A SnO/MXene hybrid nanocomposite as a negative electrode material for asymmetric supercapacitors

In this report, we synthesised a SnO 2 /Ti 3 C 2 T x composite through a single-step hydrothermal route with varying quantities of Ti 3 C 2 T x (from 50 mg to 100 mg). The formation of a hybrid increases the interlayer spacing of Ti 3 C 2 T x , and this increment in the interlayer spacing supports the charge transport in the electroactive material. Thus, the resultant composite with 80 mg of Ti 3 C 2 T x (SnO 2 /Ti 3 C 2 T x -80) displays a specific capacitance of 620 F g −1 at 2 A g −1 current density. Density Functional Theory (DFT) calculations have been performed to comprehend the structural and electronic properties of SnO 2 and hybrid SnO 2 /Ti 3 C 2 T x systems. The formation of a hybrid structure has significantly increased the conductivity of the SnO 2 system due to the charge transfer from Ti 3 C 2 T x to SnO 2 . The quantum capacitance is higher in the hybrid system than in the pristine SnO 2 system.
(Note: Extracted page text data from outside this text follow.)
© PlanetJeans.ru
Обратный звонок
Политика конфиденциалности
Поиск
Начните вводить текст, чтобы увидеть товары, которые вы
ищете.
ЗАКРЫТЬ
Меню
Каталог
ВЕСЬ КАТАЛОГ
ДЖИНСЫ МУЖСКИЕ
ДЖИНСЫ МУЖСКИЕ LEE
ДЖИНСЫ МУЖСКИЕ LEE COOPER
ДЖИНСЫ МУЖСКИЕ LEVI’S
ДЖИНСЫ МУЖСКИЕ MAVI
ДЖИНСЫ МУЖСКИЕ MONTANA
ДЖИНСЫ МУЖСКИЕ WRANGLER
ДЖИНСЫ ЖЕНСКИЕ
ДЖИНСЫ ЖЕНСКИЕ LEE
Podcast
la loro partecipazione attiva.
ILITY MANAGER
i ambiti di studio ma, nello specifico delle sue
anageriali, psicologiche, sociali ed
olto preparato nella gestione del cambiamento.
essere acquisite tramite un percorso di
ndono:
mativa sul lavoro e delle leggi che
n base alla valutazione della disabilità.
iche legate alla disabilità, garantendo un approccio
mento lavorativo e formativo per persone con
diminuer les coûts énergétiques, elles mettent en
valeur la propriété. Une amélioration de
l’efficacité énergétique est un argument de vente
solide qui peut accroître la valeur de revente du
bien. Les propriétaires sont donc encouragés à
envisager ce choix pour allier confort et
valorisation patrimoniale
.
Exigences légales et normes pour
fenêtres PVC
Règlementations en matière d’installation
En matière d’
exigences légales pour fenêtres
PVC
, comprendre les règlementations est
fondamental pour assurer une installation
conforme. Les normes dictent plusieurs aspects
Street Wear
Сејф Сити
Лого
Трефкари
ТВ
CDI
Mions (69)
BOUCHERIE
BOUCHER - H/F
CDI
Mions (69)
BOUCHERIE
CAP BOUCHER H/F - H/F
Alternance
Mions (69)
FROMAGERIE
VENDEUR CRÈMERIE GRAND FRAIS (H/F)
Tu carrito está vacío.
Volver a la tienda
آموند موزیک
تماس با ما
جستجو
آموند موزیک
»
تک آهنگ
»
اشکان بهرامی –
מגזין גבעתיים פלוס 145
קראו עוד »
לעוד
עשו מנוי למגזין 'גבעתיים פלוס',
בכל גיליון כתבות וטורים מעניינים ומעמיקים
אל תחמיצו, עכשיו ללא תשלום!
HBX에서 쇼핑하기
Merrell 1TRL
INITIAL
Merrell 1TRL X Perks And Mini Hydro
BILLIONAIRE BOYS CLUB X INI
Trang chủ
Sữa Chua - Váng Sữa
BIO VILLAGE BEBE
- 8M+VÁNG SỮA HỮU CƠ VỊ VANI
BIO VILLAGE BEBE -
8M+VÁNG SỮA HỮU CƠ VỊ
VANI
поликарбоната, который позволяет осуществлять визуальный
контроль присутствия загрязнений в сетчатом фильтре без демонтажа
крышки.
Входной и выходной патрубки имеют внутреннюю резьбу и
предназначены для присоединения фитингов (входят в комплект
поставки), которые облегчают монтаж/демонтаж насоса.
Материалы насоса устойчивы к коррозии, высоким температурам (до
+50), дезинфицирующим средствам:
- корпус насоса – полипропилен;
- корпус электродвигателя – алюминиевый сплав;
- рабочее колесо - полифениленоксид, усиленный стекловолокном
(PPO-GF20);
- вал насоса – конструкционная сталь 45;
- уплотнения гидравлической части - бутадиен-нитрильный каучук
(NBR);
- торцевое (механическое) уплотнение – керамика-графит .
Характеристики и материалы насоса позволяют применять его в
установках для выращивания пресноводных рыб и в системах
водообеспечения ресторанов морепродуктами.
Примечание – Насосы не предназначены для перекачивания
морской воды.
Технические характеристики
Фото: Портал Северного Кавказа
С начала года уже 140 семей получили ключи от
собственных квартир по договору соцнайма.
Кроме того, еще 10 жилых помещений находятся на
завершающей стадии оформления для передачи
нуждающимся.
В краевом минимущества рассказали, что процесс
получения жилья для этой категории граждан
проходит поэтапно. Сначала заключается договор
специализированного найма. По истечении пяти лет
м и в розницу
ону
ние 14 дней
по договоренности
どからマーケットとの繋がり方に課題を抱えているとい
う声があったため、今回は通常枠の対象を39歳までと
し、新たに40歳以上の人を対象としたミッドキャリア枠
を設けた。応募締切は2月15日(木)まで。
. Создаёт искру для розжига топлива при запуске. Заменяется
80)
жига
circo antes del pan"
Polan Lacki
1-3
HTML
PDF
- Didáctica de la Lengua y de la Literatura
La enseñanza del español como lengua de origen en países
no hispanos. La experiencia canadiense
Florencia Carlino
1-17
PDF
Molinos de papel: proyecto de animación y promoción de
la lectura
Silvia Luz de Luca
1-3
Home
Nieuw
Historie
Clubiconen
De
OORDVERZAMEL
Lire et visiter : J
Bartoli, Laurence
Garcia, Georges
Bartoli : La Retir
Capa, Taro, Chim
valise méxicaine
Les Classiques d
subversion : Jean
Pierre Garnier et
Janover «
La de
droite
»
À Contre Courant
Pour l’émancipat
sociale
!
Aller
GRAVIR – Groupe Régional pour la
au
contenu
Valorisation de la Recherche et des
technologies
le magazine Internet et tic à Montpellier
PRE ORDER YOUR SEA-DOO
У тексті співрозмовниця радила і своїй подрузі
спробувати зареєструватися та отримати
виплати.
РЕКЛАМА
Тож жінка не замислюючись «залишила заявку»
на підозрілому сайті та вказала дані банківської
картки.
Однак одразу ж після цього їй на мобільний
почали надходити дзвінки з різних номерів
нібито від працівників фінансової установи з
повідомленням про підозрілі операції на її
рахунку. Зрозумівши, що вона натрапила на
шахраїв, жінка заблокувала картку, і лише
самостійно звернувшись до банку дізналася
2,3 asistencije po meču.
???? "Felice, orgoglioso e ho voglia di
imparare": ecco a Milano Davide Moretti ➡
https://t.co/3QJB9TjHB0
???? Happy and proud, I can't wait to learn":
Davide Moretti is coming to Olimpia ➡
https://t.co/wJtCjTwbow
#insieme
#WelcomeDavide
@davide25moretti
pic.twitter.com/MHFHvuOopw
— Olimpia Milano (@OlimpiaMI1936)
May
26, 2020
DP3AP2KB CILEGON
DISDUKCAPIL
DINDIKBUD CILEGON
This validates and supports our experimental results that the hybrid system has enhanced charge storage performance. For practical realisation, an asymmetric supercapacitor (ASC) device is fabricated using SnO 2 /Ti 3 C 2 T x -80 as a negative electroactive material and cobalt phosphate as a positive electroactive material. The fabricated device delivers a specific capacitance of 100 F g −1 at 3 A g −1 current density. The ASC shows an energy density of 32 W h kg −1 with a power density of 5118.5 W kg −1 . The device retains 93% of its initial capacitance even after 15 000 GCD cycles at 4.5 A g −1 with a coulombic efficiency of 98%. A tin oxide/MXene hybrid (SnO 2 /Ti 3 C 2 T x -80) was synthesized by a single step hydrothermal route and used as a negative electrode towards the fabrication of an asymmetric supercapacitor.